Si chiude tra le polemiche il concerto di Gianna Nannini, ultimo ospite al Parco Villa delle Rose nella serie dei quattro concerti estivi che hanno visto in città Antonello Venditti, Fiorella Mannoia e Alessandra Amoroso.
Fan scatenati si sono precipitati sotto il palco, quando la cantautrice pop-rock ha intonato i suoi brani più famosi, da “Bello e impossibile” a “Fotoromanza”, da “Io” a “I maschi” e “Sei nell’anima”.
Decine e decine di persone in piedi hanno impedito di vedere la Nannini a chi aveva acquistato i posti nelle prime file, al doppio dei biglietti per la gradinata.
Proteste vibranti, “ridateci i soldi dei biglietti”, ma cadute nel vuoto.
Il concerto è proseguito, con buona pace di chi forse non amerà più la 71enne senese, icona femminista e gay.

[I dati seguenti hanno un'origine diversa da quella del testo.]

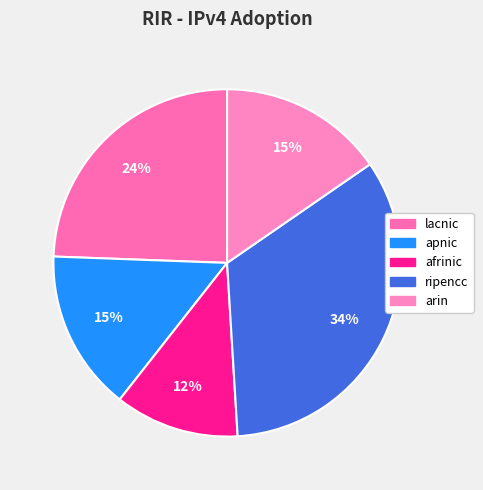

To the nearest percent, what percentage of the pie is apnic?

15%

Braccia alzate e canzoni urlate a squarciagola,
Sotto il cielo di “Un’estate italiana”,
l‘inno dei mondiali di calcio Italia 90, scritto a sei mani con Edoardo Bennato e Giorgio Moroder, ha chiuso l’esibizione lancianese, che ha segnato il ritorno della Nannini in patria dopo alcune tappe del tour in Germania, dove la cantautrice si è procurata la rottura del braccio destro.